Tenho de confessar que sou muito impulsivo e errático
na escolha das minhas leituras de formação em economia e ciências sociais em
geral, não tendo propriamente um programa de investigação a orientar essa escolha.
Agora que estou afastado das lides universitárias esse caráter aleatório das
escolhas tem vindo a intensificar-se, mesmo com o enquadramento do Interesse
Privado, Ação Pública a orientar uma parte dessas opções. Continuo a deixar-me
seduzir pelo acaso de uma referência e, de vez em quando, essa referência é uma
autêntica mina porque me conduz a novas pesquisas. Não é método que se
recomende a ninguém, mas sou refém da minha gama demasiado lata de interesses
académicos e por isso já não é tempo de mudar.
A referência de hoje, que pode dar origem a uma
leitura obsessiva e de grande alcance, tem uma história interessante e só a
reproduzo aqui porque está relacionada com alguma interação realizada a partir
deste blogue e do que nele se publica.
Tudo começou com o meu relato aqui no blogue do
encontro de António Costa na Cooperativa Árvore, no Porto, com algumas
personalidades potencialmente apoiantes, onde eu estava presente. Discutindo
criticamente a interpretação que eu tinha realizado da conversa de mesa que tínhamos
travado, o colega Guilherme Costa (GC) teve a amabilidade de me dirigir um mail
em que comentava essa interpretação e que tinha por suporte a incerteza da
governação nas condições atuais em que ela se concretiza. No âmbito dessa
reflexão, o GC referiu-me um artigo que o tinha fortemente influenciado, na
transposição que dele realizou para o mundo da empresa, que é aquele em que se
movimenta. Curiosamente, a referência correspondia a um artigo que tinha passado
algures no tempo pelo meu radar de seduções de leitura, na altura em que pela
entrada das teorias do planeamento o desenvolvimento urbano atraía então as
minhas atenções.
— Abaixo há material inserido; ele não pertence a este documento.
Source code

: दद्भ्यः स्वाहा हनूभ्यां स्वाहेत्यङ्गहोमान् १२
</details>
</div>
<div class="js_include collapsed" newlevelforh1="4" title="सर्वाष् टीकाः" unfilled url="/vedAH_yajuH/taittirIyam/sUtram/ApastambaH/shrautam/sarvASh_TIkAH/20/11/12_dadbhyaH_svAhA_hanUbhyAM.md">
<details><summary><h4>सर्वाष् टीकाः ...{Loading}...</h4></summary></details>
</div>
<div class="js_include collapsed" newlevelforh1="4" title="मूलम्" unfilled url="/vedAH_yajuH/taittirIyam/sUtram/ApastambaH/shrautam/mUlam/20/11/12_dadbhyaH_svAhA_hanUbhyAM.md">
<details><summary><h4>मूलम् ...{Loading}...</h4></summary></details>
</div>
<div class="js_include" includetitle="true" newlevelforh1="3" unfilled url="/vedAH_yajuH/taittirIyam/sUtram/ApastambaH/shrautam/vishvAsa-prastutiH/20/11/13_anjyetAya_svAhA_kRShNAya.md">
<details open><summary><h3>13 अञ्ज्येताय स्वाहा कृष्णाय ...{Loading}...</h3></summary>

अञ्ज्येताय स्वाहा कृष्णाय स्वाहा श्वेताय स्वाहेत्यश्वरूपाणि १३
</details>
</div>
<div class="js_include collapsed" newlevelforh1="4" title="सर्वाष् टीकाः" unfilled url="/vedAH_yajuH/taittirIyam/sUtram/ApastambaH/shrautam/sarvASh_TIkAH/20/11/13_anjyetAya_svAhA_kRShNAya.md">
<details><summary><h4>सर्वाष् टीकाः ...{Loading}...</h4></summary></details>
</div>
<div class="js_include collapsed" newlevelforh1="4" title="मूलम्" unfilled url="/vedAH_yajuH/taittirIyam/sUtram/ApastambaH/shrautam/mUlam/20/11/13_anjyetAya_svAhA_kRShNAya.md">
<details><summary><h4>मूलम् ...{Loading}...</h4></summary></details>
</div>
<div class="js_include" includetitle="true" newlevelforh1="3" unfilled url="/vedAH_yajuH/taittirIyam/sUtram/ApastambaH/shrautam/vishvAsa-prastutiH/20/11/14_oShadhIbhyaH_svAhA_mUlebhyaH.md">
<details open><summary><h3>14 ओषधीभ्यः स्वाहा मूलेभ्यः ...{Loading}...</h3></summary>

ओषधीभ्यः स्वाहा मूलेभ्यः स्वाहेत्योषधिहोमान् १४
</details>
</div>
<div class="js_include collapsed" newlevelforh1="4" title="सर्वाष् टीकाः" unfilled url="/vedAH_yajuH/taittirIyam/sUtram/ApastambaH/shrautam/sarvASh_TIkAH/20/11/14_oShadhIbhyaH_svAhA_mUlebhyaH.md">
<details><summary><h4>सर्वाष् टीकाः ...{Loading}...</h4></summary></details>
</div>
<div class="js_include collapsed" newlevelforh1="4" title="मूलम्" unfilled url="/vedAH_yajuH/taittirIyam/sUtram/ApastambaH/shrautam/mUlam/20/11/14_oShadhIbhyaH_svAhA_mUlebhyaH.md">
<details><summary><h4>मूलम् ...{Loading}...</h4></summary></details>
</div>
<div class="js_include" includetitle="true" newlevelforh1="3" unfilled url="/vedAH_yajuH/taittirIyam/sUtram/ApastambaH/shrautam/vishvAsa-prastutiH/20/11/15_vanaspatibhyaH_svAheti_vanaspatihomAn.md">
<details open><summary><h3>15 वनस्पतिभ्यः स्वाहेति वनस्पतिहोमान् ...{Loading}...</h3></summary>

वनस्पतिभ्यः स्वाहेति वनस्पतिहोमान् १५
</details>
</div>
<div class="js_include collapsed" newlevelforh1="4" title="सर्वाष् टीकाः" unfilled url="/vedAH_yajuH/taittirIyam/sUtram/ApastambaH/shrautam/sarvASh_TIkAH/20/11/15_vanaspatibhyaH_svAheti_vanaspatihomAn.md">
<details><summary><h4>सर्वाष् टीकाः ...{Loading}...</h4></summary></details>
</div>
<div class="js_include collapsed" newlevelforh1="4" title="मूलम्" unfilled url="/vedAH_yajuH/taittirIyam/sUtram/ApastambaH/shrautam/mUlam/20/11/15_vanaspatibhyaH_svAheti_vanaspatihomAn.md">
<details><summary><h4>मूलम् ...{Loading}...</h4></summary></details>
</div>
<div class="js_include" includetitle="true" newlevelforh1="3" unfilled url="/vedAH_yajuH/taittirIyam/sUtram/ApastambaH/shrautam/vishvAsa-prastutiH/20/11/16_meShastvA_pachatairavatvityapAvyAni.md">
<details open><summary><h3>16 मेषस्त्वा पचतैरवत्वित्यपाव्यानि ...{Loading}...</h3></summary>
O artigo era de autoria do cientista-arquiteto Christopher
Alexander, data dos anos 60 e chama-se “A City is not a tree” (link para o pdf aqui). Nesse artigo, Alexander
defende a sua relevante tese de que as cidades não podem ser representadas por
uma estrutura abstrata do tipo “Árvore”, mas sim por uma outra mais complexa,
designada de “semilattice” (em português livre, algo de semelhante a
semitrama). O artigo é marcante, pois sistematiza a crítica de Alexander à
incapacidade de arquitetos e urbanistas criarem cidades artificiais em
contraponto da complexidade das cidades naturais. Um dia voltarei ao significado
dessa tese.
Por agora, interessa sublinhar que a história não
ficou por aqui. A leitura de “A City is not a tree” despertou-me interrogações
e curiosidade, sobretudo porque dei comigo a pensar por que razão nas minhas
incursões pelas teorias de planeamento e do urbanismo a obra de Alexander não
me tinha saltado com naturalidade. Percebi depois que Alexander é um crítico
violento da modernidade na arquitetura e dos desastres de convivialidade e de
condições de vida que tem gerado e talvez esteja aí a razão para o seu
apagamento.
Mas todas estas interrogações preencheram uma
função bem precisa na minha errática pesquisa. Tratava-se de uma entrada que não
pude deixar de abrir, ou seja o artigo “A
City is not a tree” vai-me levar a novas leituras sistemáticas, compensando
aquilo que penso ser uma lacuna que ainda estou a tempo de compensar.
Christopher Alexander, Professor Emérito em
Berkeley, evoluiu para uma obra de fim de carreira, simultaneamente fonte de
investigação para muitos que iniciam a sua pesquisa, uma obra monumental de
quatro volumes, que tem por título global The Nature of Order – An Essay on the Art of
Building and the Nature of Universe. Ontem, mergulhei no primeiro
volume The Phenomenon of Life e tudo se conjuga para uma leitura
obsessiva que levará tempo. Tenho a intuição de que a minha forma de encarar o
planeamento não será a mesma depois de mergulhar nesta obra monumental, o que não
deixa de ser um enorme aliciante mesmo aos 65 anos.